Some Australians were in no mood to celebrate the country’s national day on Sunday because they had long seen it as a reminder of colonial oppression. A few protesters took that antipathy a step further — by vandalizing statues to British settlers and an English king.
The damage done in Sydney, Melbourne and Canberra was a fresh sign that Australia Day, which commemorates when a British fleet sailed into Sydney Harbor to start a penal colony in the late 18th century, remains divisive.
Even as some Australians mark the holiday with barbecues and pool parties, critics note that it set in motion centuries of oppression of Indigenous people. Some prefer to call it Invasion Day or Survival Day, and they make their displeasure clear through protests or other actions.
In Sydney this week, a statue of Captain James Cook, who claimed part of the Australian continent for the British crown in 1770, was drenched in red paint. Its hand and nose were severed, too. The statue had been restored after facing a similar attack last year.
In Melbourne, a monument to John Batman, an explorer who settled the city on lands occupied by Aboriginal people, was toppled and destroyed early Saturday. Protesters in Melbourne also spray-painted the words “land back” on a memorial for Australian soldiers who died fighting in World War I.
And on Sunday in Canberra, the capital, there was graffiti on a statue of King George V. “The colony is falling,” someone had written on its base in red paint.
Australian officials condemned the vandalism.
“We should find it in our hears and in our minds to respect differences of views but not let it turn ugly,” said Jacinta Allan, the state premier of Victoria, according to a report by the television station 9News.
Representatives for the police in the states of Victoria and New South Wales said on Sunday afternoon that there had been no arrests or charges in connection with the vandalism in Sydney and Melbourne. The police in Canberra did not immediately respond to an inquiry.
People have protested Australia Day for decades. Recent protests were bolstered by the global Black Lives Matter movement, in which people in the United States, Britain and elsewhere toppled statues they saw as symbols of racism and oppression.

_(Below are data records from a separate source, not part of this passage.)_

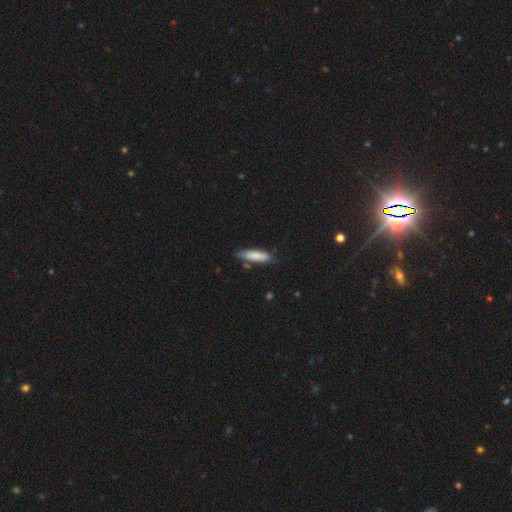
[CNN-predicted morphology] This appears to be a smooth galaxy with no disk features (80%) that is cigar-shaped (63%). Merging: none (71%).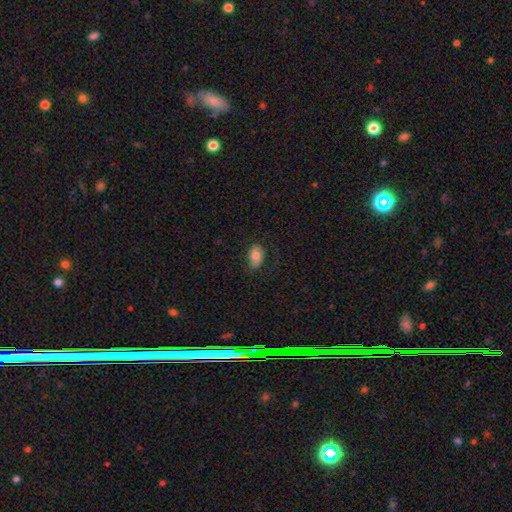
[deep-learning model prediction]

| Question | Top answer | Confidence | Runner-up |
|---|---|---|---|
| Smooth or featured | smooth | 75% | featured or disk (17%) |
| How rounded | in between | 85% | round (13%) |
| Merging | none | 73% | minor disturbance (19%) |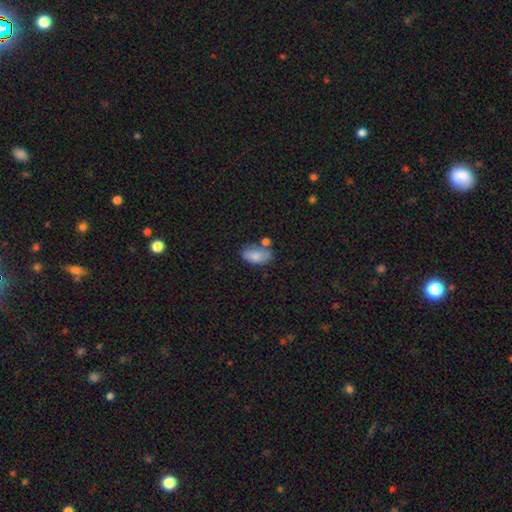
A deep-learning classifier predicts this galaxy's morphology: Smooth or featured? Predicted: smooth (p=0.80). How rounded? Predicted: in between (p=0.92). Merging? Predicted: none (p=0.53).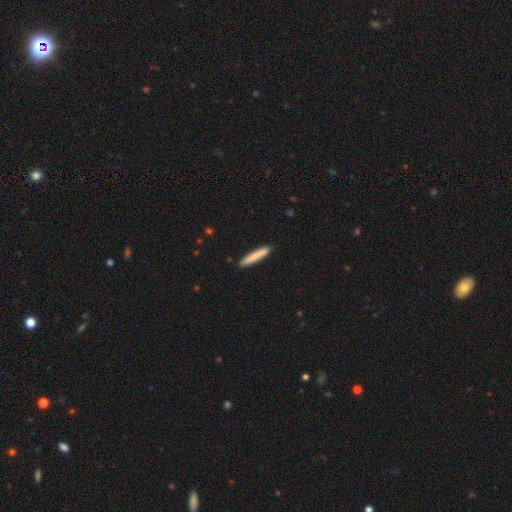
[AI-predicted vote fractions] Morphology: type=smooth (81%); roundness=cigar-shaped (94%); merging=none (90%).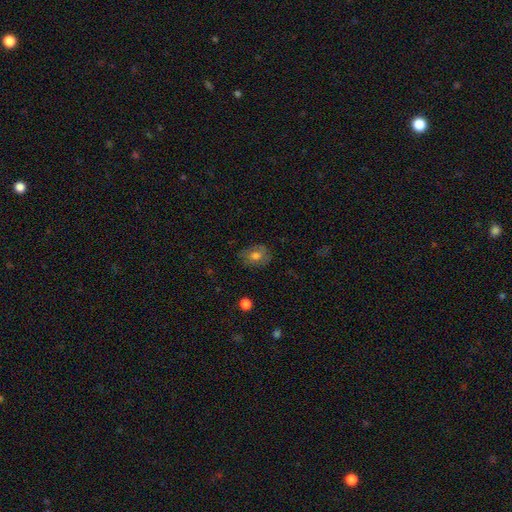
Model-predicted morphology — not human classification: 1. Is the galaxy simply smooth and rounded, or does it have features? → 67% smooth, 24% featured or disk, 10% star or artifact.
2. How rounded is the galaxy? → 61% in between, 38% round, 1% cigar-shaped.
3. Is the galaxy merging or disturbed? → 71% none, 21% minor disturbance, 7% major disturbance, 1% merger.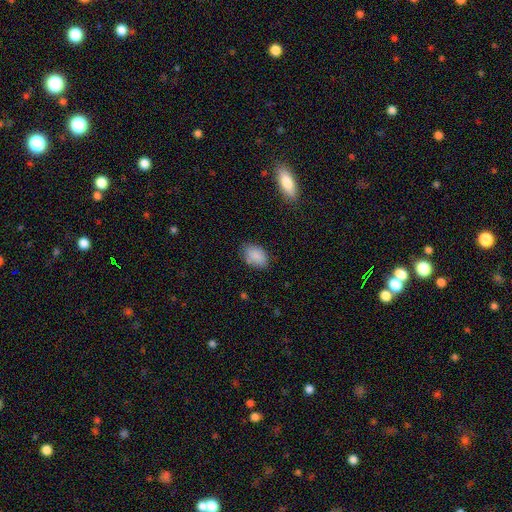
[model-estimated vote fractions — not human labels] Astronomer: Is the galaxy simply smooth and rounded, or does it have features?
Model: smooth — 86%.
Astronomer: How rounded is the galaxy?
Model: in between — 88%.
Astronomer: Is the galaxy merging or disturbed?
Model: none — 75%.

Last year in Melbourne, a Captain Cook statue was sawed off at the ankles, and a monument to King George V was beheaded.
Many Australian officials are keenly aware of their country’s racist colonial past, and they’re not afraid to say so publicly. In one example, the City of Melbourne’s website has a section on “truth-telling” that talks about developing “a shared understanding of the impacts of colonization and dispossession on Aboriginal peoples.”
But merely acknowledging historical wrongs is not enough for some Indigenous activists. That was clear when King Charles III visited Australia last year.
“You are not our king,” a voice rang out shortly after Charles, who retains the ceremonial title of head of state in the former British colony, finished addressing Parliament. “Give us our land back. Give us what you stole from us.”
The voice belonged to Lidia Thorpe, an Indigenous senator and activist for Aboriginal rights. As security guards hustled her out of the chamber, she accused British colonizers of genocide and demanded that Britain enter into a treaty with Australia’s Indigenous population.
The king watched impassively from the stage.